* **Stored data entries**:
====
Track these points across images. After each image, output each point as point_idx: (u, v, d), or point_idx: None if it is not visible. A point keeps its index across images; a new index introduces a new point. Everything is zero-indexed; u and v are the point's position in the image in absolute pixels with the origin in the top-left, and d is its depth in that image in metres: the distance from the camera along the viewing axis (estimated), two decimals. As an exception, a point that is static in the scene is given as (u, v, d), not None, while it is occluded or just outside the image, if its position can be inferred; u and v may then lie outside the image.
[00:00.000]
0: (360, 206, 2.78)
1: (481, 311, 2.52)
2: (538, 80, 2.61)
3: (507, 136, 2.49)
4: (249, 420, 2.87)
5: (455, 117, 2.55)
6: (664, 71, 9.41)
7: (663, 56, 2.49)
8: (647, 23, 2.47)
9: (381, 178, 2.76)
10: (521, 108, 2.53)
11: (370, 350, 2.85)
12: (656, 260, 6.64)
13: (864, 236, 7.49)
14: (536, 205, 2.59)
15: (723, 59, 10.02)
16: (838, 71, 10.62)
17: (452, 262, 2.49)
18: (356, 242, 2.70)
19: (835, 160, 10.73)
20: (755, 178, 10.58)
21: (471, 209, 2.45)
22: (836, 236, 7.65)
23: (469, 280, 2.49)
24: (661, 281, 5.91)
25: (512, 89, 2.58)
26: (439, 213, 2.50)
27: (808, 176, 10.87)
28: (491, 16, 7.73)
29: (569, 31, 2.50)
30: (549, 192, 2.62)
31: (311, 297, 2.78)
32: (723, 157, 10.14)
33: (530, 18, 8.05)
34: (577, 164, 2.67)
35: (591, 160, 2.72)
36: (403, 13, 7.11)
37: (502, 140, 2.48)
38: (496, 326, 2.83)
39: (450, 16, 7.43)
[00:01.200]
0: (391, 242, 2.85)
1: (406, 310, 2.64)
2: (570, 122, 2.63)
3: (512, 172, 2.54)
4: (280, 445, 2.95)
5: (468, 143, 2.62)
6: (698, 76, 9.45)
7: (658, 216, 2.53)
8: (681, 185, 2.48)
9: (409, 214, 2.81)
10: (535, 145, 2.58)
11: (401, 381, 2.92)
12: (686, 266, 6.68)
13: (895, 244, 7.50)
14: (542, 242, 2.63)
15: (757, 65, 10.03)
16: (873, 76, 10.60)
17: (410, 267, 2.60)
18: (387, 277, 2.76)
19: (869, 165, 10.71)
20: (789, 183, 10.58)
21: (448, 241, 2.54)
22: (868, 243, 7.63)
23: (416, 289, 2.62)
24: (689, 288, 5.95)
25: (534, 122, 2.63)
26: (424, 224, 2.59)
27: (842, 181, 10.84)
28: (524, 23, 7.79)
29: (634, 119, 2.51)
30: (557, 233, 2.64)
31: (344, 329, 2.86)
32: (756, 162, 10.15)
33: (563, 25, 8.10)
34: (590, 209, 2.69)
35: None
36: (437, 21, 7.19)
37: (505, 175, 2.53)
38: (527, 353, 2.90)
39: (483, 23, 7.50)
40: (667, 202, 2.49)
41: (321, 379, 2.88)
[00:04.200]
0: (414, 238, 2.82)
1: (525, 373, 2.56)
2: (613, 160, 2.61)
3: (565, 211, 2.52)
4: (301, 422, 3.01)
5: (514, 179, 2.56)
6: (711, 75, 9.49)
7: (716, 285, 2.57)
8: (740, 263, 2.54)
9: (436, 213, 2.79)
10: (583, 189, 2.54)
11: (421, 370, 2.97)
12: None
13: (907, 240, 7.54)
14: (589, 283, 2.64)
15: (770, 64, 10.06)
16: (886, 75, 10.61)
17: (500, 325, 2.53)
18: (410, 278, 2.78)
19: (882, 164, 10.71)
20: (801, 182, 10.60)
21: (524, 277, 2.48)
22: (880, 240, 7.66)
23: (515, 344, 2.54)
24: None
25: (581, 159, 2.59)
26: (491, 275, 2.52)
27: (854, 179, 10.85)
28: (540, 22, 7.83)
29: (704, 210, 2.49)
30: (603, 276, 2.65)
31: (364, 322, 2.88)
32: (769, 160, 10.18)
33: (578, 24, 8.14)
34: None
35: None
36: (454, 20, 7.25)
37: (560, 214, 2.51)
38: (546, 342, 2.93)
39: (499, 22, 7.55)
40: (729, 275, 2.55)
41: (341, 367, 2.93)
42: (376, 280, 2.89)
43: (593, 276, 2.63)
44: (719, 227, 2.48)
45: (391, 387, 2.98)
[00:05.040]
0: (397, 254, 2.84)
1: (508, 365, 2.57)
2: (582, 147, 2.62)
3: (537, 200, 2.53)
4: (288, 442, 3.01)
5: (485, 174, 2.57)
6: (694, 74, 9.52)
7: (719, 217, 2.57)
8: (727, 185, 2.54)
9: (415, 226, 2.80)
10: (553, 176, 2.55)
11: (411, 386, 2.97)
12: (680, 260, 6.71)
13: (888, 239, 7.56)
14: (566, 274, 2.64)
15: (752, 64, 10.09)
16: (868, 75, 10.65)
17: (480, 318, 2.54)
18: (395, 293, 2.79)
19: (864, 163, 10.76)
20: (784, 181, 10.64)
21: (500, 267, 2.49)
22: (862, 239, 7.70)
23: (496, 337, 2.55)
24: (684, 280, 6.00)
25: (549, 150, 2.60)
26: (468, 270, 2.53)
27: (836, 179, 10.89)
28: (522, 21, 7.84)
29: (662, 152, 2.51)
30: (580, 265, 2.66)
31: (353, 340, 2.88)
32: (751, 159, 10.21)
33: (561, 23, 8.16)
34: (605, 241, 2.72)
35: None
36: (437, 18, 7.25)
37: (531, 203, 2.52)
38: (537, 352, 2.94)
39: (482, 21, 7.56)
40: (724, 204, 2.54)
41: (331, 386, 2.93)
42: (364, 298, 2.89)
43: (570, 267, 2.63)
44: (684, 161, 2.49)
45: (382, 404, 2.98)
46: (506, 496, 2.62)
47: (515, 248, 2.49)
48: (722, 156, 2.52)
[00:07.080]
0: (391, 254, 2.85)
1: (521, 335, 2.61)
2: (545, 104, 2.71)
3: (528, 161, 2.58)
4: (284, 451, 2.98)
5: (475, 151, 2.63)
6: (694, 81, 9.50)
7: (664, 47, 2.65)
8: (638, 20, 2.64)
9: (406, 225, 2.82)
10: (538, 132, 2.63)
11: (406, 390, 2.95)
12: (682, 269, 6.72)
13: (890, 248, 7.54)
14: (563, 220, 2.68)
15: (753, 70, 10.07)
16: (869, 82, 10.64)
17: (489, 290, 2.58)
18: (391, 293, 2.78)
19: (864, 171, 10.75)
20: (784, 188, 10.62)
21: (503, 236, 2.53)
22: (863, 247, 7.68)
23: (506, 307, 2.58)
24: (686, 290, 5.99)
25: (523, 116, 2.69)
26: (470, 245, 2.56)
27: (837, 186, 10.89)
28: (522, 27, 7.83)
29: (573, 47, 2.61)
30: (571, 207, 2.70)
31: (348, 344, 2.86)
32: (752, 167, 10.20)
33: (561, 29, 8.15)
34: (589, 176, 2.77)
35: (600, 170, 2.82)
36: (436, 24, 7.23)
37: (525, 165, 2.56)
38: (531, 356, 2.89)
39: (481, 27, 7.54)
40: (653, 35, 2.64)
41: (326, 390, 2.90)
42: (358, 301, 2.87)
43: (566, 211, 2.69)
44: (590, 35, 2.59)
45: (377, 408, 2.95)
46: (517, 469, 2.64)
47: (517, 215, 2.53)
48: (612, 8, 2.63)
====
* **Work instructions**: Give back the data above exactly as it appears.

* **Solution to the exercise**:
Track these points across images. After each image, output each point as point_idx: (u, v, d), or point_idx: None if it is not visible. A point keeps its index across images; a new index introduces a new point. Everything is zero-indexed; u and v are the point's position in the image in absolute pixels with the origin in the top-left, and d is its depth in that image in metres: the distance from the camera along the viewing axis (estimated), two decimals. As an exception, a point that is static in the scene is given as (u, v, d), not None, while it is occluded or just outside the image, if its position can be inferred; u and v may then lie outside the image.
[00:00.000]
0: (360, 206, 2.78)
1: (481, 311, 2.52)
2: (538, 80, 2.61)
3: (507, 136, 2.49)
4: (249, 420, 2.87)
5: (455, 117, 2.55)
6: (664, 71, 9.41)
7: (663, 56, 2.49)
8: (647, 23, 2.47)
9: (381, 178, 2.76)
10: (521, 108, 2.53)
11: (370, 350, 2.85)
12: (656, 260, 6.64)
13: (864, 236, 7.49)
14: (536, 205, 2.59)
15: (723, 59, 10.02)
16: (838, 71, 10.62)
17: (452, 262, 2.49)
18: (356, 242, 2.70)
19: (835, 160, 10.73)
20: (755, 178, 10.58)
21: (471, 209, 2.45)
22: (836, 236, 7.65)
23: (469, 280, 2.49)
24: (661, 281, 5.91)
25: (512, 89, 2.58)
26: (439, 213, 2.50)
27: (808, 176, 10.87)
28: (491, 16, 7.73)
29: (569, 31, 2.50)
30: (549, 192, 2.62)
31: (311, 297, 2.78)
32: (723, 157, 10.14)
33: (530, 18, 8.05)
34: (577, 164, 2.67)
35: (591, 160, 2.72)
36: (403, 13, 7.11)
37: (502, 140, 2.48)
38: (496, 326, 2.83)
39: (450, 16, 7.43)
[00:01.200]
0: (391, 242, 2.85)
1: (406, 310, 2.64)
2: (570, 122, 2.63)
3: (512, 172, 2.54)
4: (280, 445, 2.95)
5: (468, 143, 2.62)
6: (698, 76, 9.45)
7: (658, 216, 2.53)
8: (681, 185, 2.48)
9: (409, 214, 2.81)
10: (535, 145, 2.58)
11: (401, 381, 2.92)
12: (686, 266, 6.68)
13: (895, 244, 7.50)
14: (542, 242, 2.63)
15: (757, 65, 10.03)
16: (873, 76, 10.60)
17: (410, 267, 2.60)
18: (387, 277, 2.76)
19: (869, 165, 10.71)
20: (789, 183, 10.58)
21: (448, 241, 2.54)
22: (868, 243, 7.63)
23: (416, 289, 2.62)
24: (689, 288, 5.95)
25: (534, 122, 2.63)
26: (424, 224, 2.59)
27: (842, 181, 10.84)
28: (524, 23, 7.79)
29: (634, 119, 2.51)
30: (557, 233, 2.64)
31: (344, 329, 2.86)
32: (756, 162, 10.15)
33: (563, 25, 8.10)
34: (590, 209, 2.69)
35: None
36: (437, 21, 7.19)
37: (505, 175, 2.53)
38: (527, 353, 2.90)
39: (483, 23, 7.50)
40: (667, 202, 2.49)
41: (321, 379, 2.88)
[00:04.200]
0: (414, 238, 2.82)
1: (525, 373, 2.56)
2: (613, 160, 2.61)
3: (565, 211, 2.52)
4: (301, 422, 3.01)
5: (514, 179, 2.56)
6: (711, 75, 9.49)
7: (716, 285, 2.57)
8: (740, 263, 2.54)
9: (436, 213, 2.79)
10: (583, 189, 2.54)
11: (421, 370, 2.97)
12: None
13: (907, 240, 7.54)
14: (589, 283, 2.64)
15: (770, 64, 10.06)
16: (886, 75, 10.61)
17: (500, 325, 2.53)
18: (410, 278, 2.78)
19: (882, 164, 10.71)
20: (801, 182, 10.60)
21: (524, 277, 2.48)
22: (880, 240, 7.66)
23: (515, 344, 2.54)
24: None
25: (581, 159, 2.59)
26: (491, 275, 2.52)
27: (854, 179, 10.85)
28: (540, 22, 7.83)
29: (704, 210, 2.49)
30: (603, 276, 2.65)
31: (364, 322, 2.88)
32: (769, 160, 10.18)
33: (578, 24, 8.14)
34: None
35: None
36: (454, 20, 7.25)
37: (560, 214, 2.51)
38: (546, 342, 2.93)
39: (499, 22, 7.55)
40: (729, 275, 2.55)
41: (341, 367, 2.93)
42: (376, 280, 2.89)
43: (593, 276, 2.63)
44: (719, 227, 2.48)
45: (391, 387, 2.98)
[00:05.040]
0: (397, 254, 2.84)
1: (508, 365, 2.57)
2: (582, 147, 2.62)
3: (537, 200, 2.53)
4: (288, 442, 3.01)
5: (485, 174, 2.57)
6: (694, 74, 9.52)
7: (719, 217, 2.57)
8: (727, 185, 2.54)
9: (415, 226, 2.80)
10: (553, 176, 2.55)
11: (411, 386, 2.97)
12: (680, 260, 6.71)
13: (888, 239, 7.56)
14: (566, 274, 2.64)
15: (752, 64, 10.09)
16: (868, 75, 10.65)
17: (480, 318, 2.54)
18: (395, 293, 2.79)
19: (864, 163, 10.76)
20: (784, 181, 10.64)
21: (500, 267, 2.49)
22: (862, 239, 7.70)
23: (496, 337, 2.55)
24: (684, 280, 6.00)
25: (549, 150, 2.60)
26: (468, 270, 2.53)
27: (836, 179, 10.89)
28: (522, 21, 7.84)
29: (662, 152, 2.51)
30: (580, 265, 2.66)
31: (353, 340, 2.88)
32: (751, 159, 10.21)
33: (561, 23, 8.16)
34: (605, 241, 2.72)
35: None
36: (437, 18, 7.25)
37: (531, 203, 2.52)
38: (537, 352, 2.94)
39: (482, 21, 7.56)
40: (724, 204, 2.54)
41: (331, 386, 2.93)
42: (364, 298, 2.89)
43: (570, 267, 2.63)
44: (684, 161, 2.49)
45: (382, 404, 2.98)
46: (506, 496, 2.62)
47: (515, 248, 2.49)
48: (722, 156, 2.52)
[00:07.080]
0: (391, 254, 2.85)
1: (521, 335, 2.61)
2: (545, 104, 2.71)
3: (528, 161, 2.58)
4: (284, 451, 2.98)
5: (475, 151, 2.63)
6: (694, 81, 9.50)
7: (664, 47, 2.65)
8: (638, 20, 2.64)
9: (406, 225, 2.82)
10: (538, 132, 2.63)
11: (406, 390, 2.95)
12: (682, 269, 6.72)
13: (890, 248, 7.54)
14: (563, 220, 2.68)
15: (753, 70, 10.07)
16: (869, 82, 10.64)
17: (489, 290, 2.58)
18: (391, 293, 2.78)
19: (864, 171, 10.75)
20: (784, 188, 10.62)
21: (503, 236, 2.53)
22: (863, 247, 7.68)
23: (506, 307, 2.58)
24: (686, 290, 5.99)
25: (523, 116, 2.69)
26: (470, 245, 2.56)
27: (837, 186, 10.89)
28: (522, 27, 7.83)
29: (573, 47, 2.61)
30: (571, 207, 2.70)
31: (348, 344, 2.86)
32: (752, 167, 10.20)
33: (561, 29, 8.15)
34: (589, 176, 2.77)
35: (600, 170, 2.82)
36: (436, 24, 7.23)
37: (525, 165, 2.56)
38: (531, 356, 2.89)
39: (481, 27, 7.54)
40: (653, 35, 2.64)
41: (326, 390, 2.90)
42: (358, 301, 2.87)
43: (566, 211, 2.69)
44: (590, 35, 2.59)
45: (377, 408, 2.95)
46: (517, 469, 2.64)
47: (517, 215, 2.53)
48: (612, 8, 2.63)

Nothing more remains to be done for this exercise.